Before-and-after page screenshots —

####################

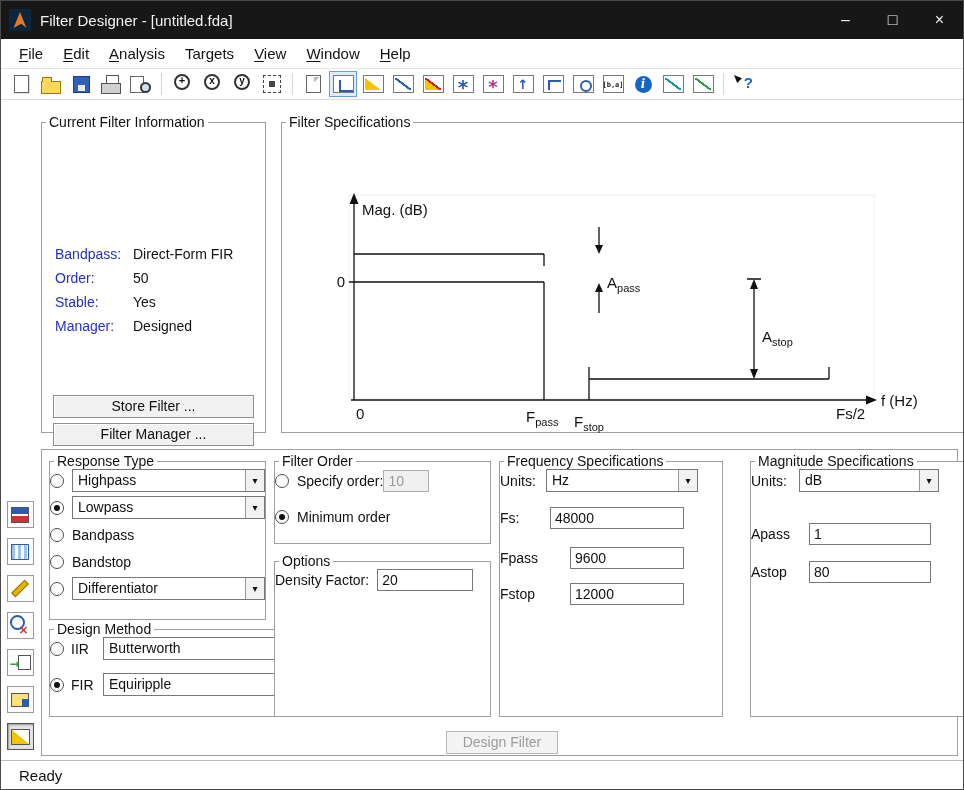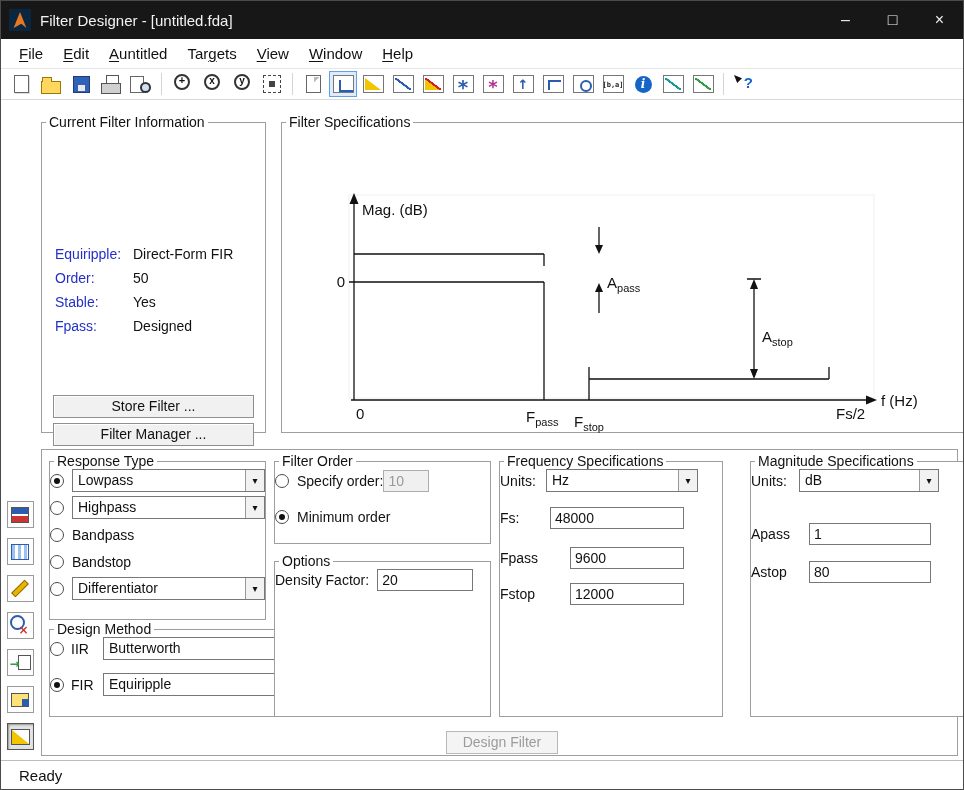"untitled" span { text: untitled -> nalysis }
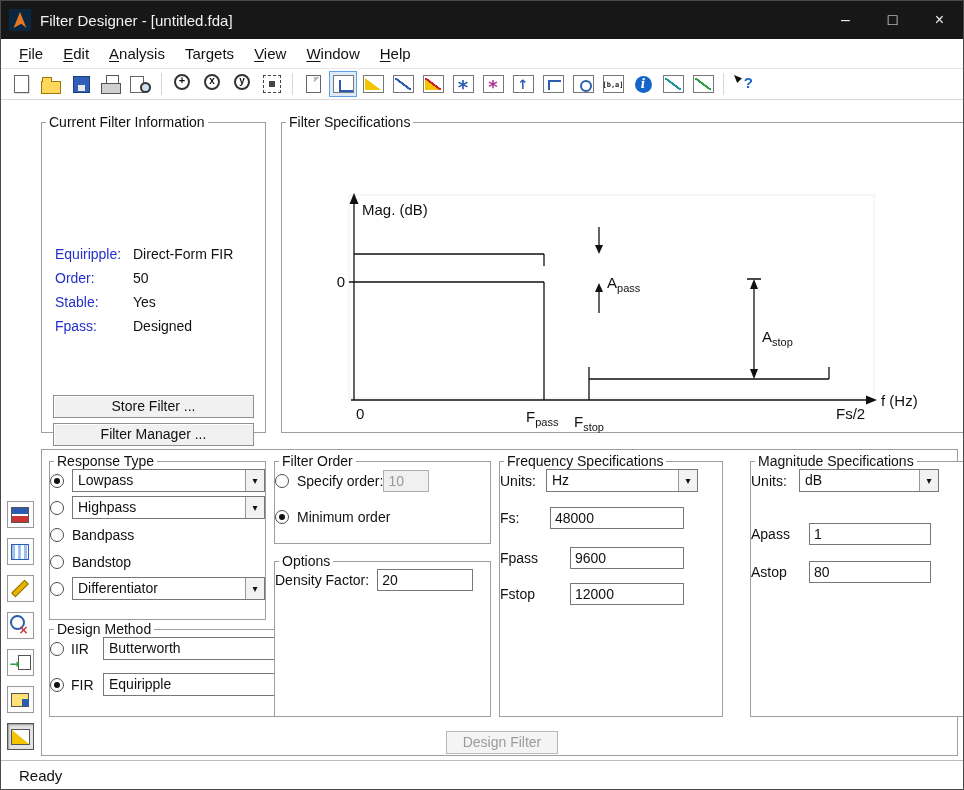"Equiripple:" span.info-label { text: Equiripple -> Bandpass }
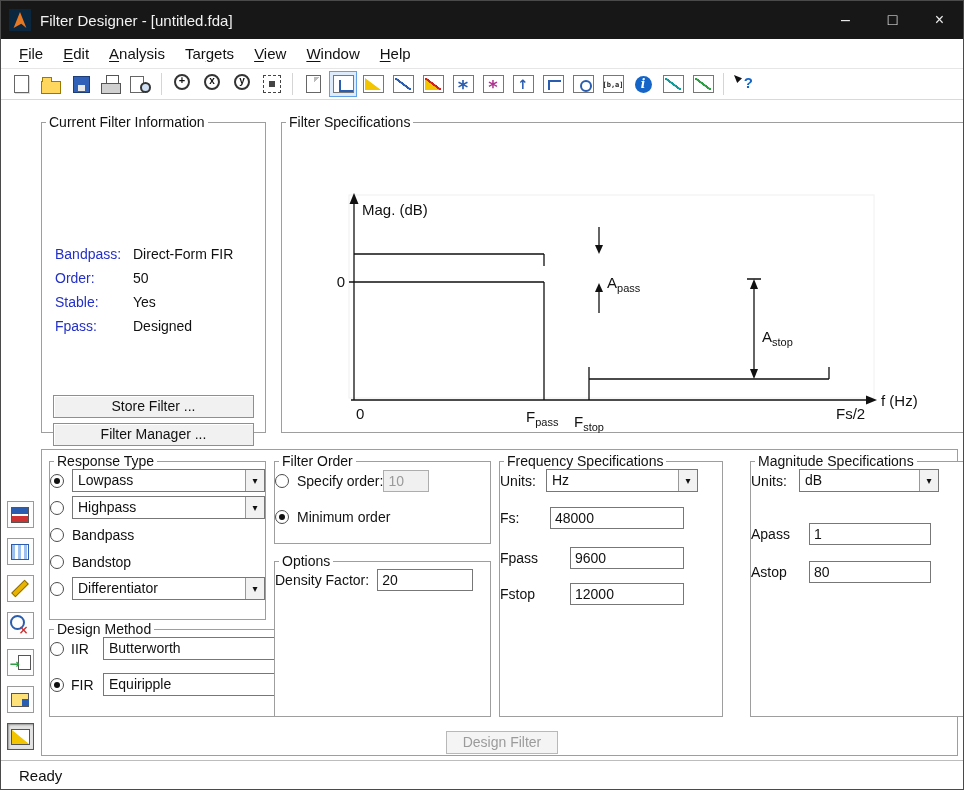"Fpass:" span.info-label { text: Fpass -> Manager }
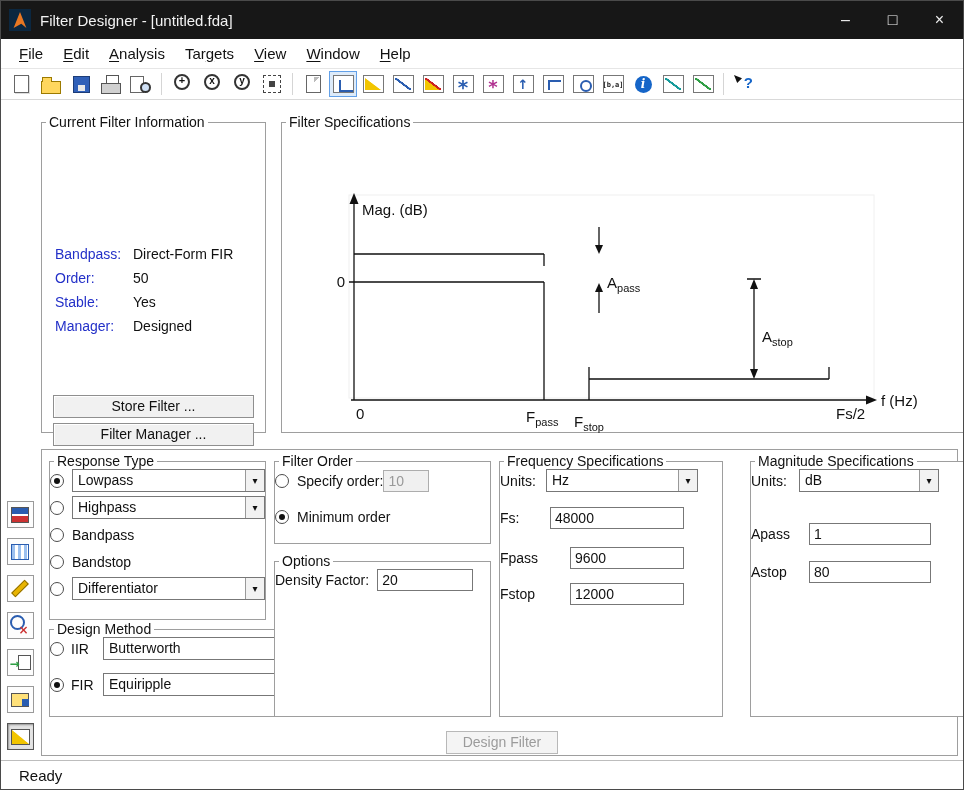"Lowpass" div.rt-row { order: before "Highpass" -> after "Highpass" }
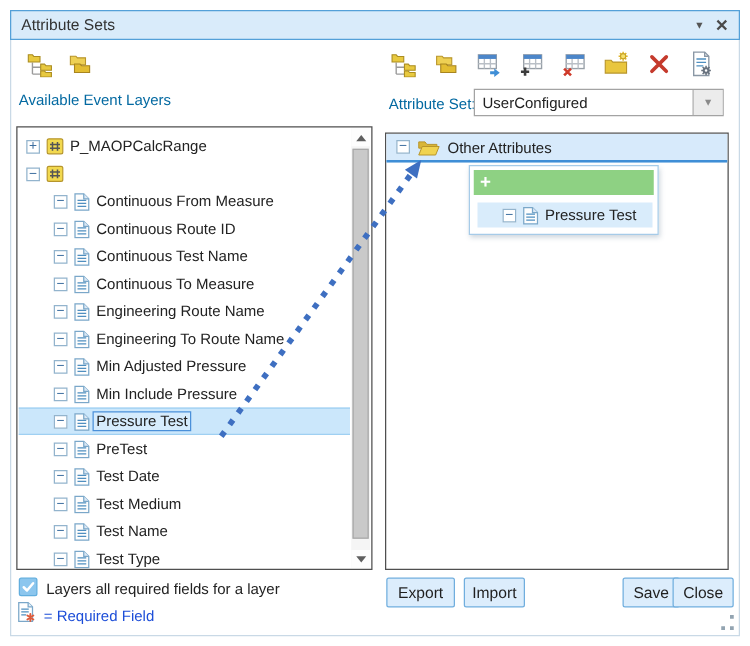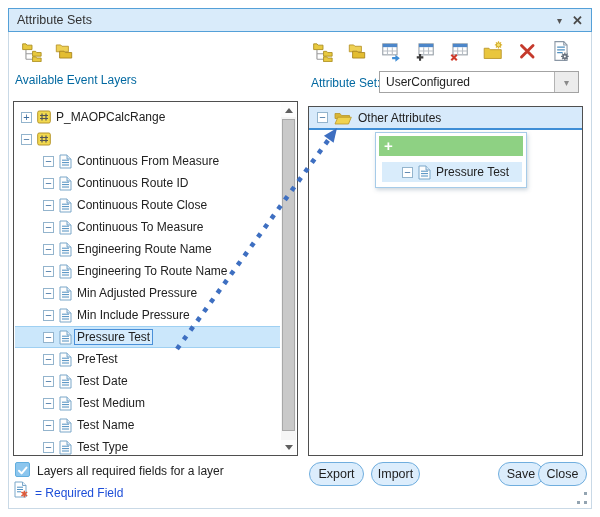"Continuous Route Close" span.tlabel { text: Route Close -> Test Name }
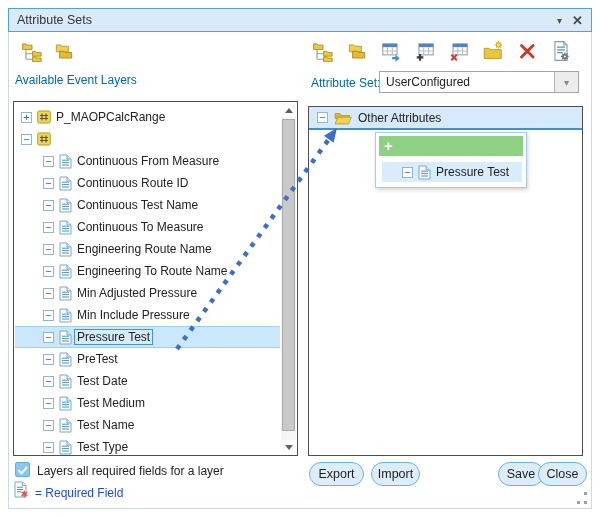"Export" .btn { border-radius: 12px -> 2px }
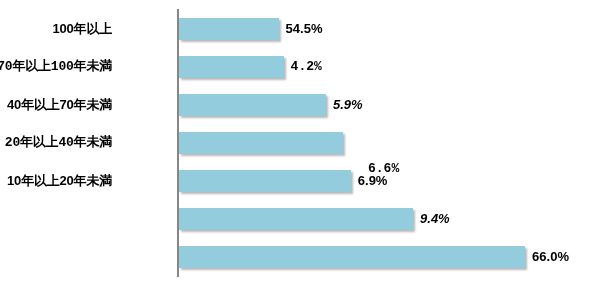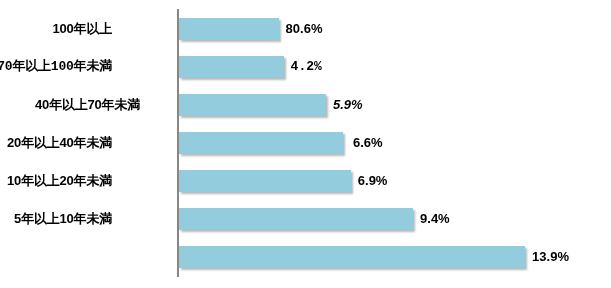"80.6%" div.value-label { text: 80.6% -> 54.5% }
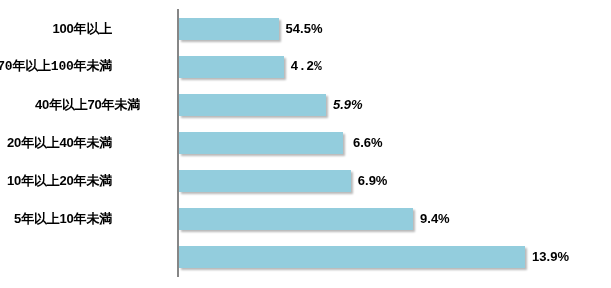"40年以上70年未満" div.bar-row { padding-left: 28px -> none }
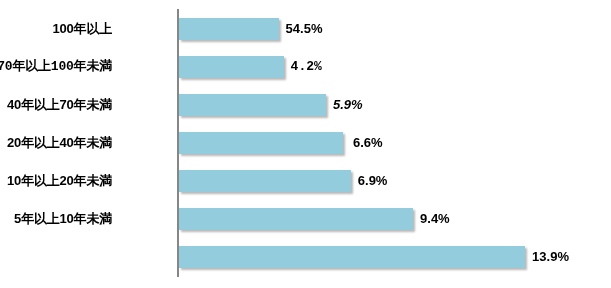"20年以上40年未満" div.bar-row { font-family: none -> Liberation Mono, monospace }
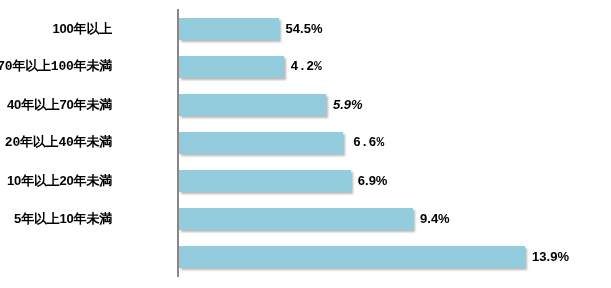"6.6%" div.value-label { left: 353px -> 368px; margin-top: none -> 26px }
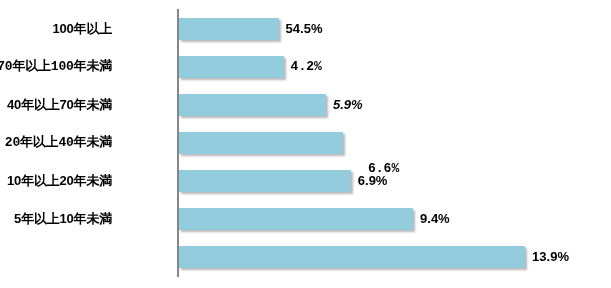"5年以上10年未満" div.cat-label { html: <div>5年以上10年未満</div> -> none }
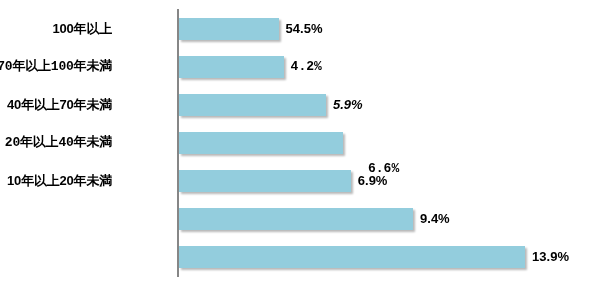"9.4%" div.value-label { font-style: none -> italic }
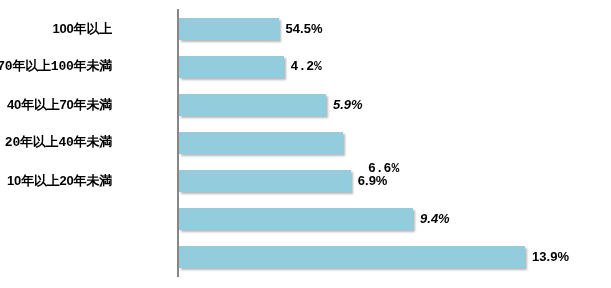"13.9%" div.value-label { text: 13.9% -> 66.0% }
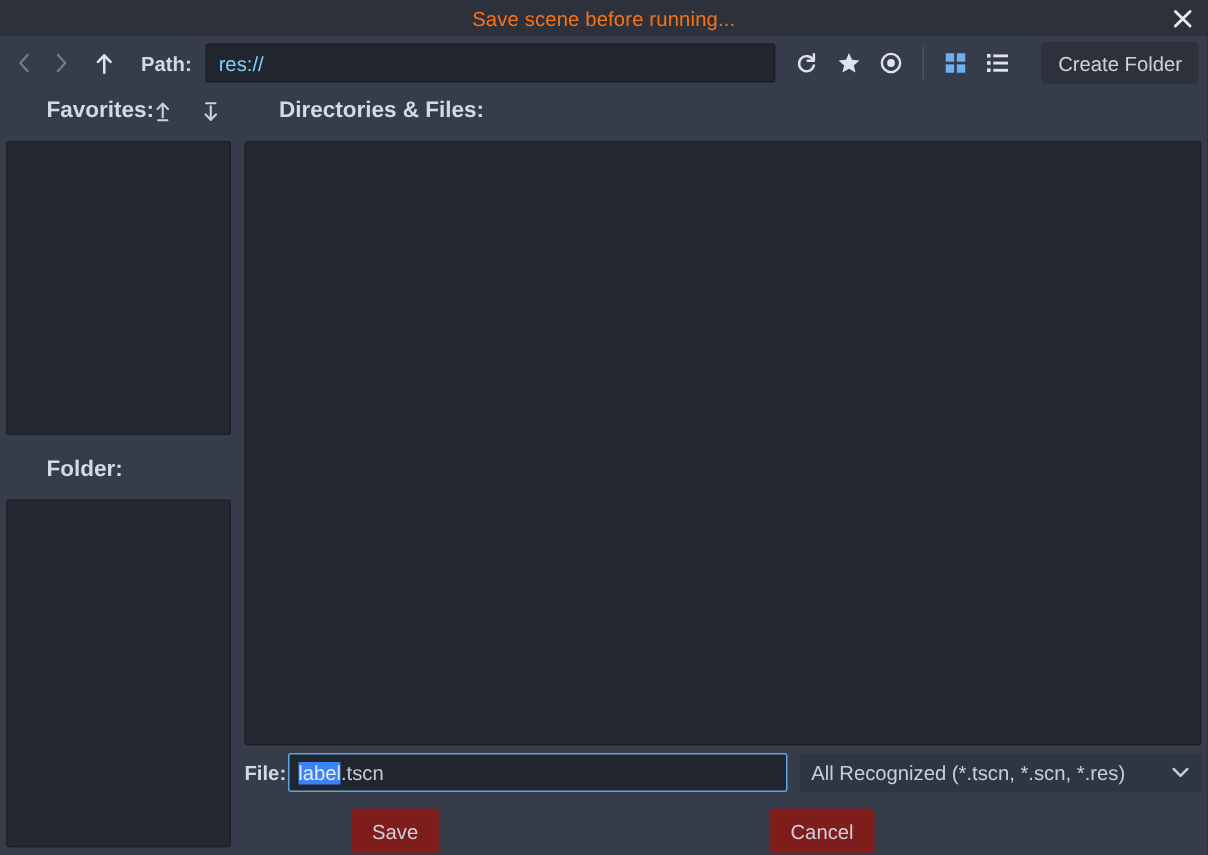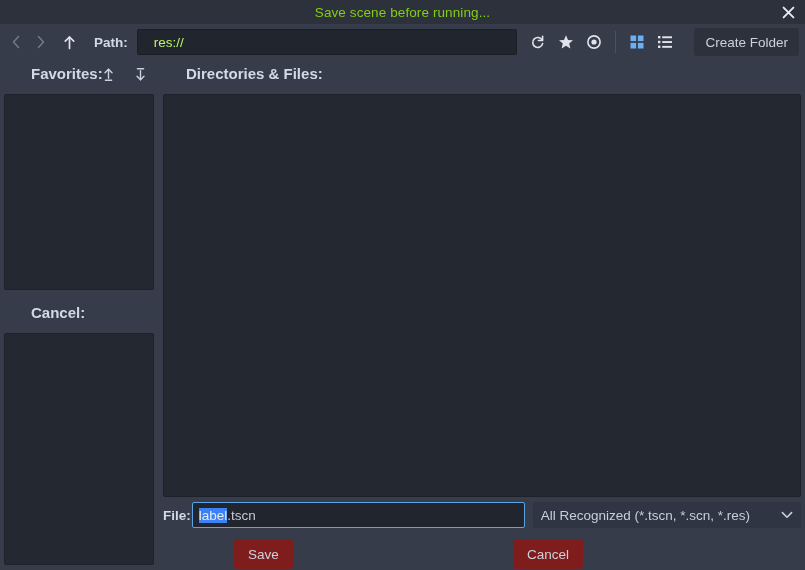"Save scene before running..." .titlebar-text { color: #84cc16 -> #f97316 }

####################

WHAT THE TASK ASKS —
Only the lines above starting with the line with "text: Route Close" and going on through the line with "text: 13.9% ->" belong in the answer; repeat them exactly, minus any picture.

RESULT FOR THIS EXERCISE —
"Continuous Route Close" span.tlabel { text: Route Close -> Test Name }
"Export" .btn { border-radius: 12px -> 2px }
"80.6%" div.value-label { text: 80.6% -> 54.5% }
"40年以上70年未満" div.bar-row { padding-left: 28px -> none }
"20年以上40年未満" div.bar-row { font-family: none -> Liberation Mono, monospace }
"6.6%" div.value-label { left: 353px -> 368px; margin-top: none -> 26px }
"5年以上10年未満" div.cat-label { html: <div>5年以上10年未満</div> -> none }
"9.4%" div.value-label { font-style: none -> italic }
"13.9%" div.value-label { text: 13.9% -> 66.0% }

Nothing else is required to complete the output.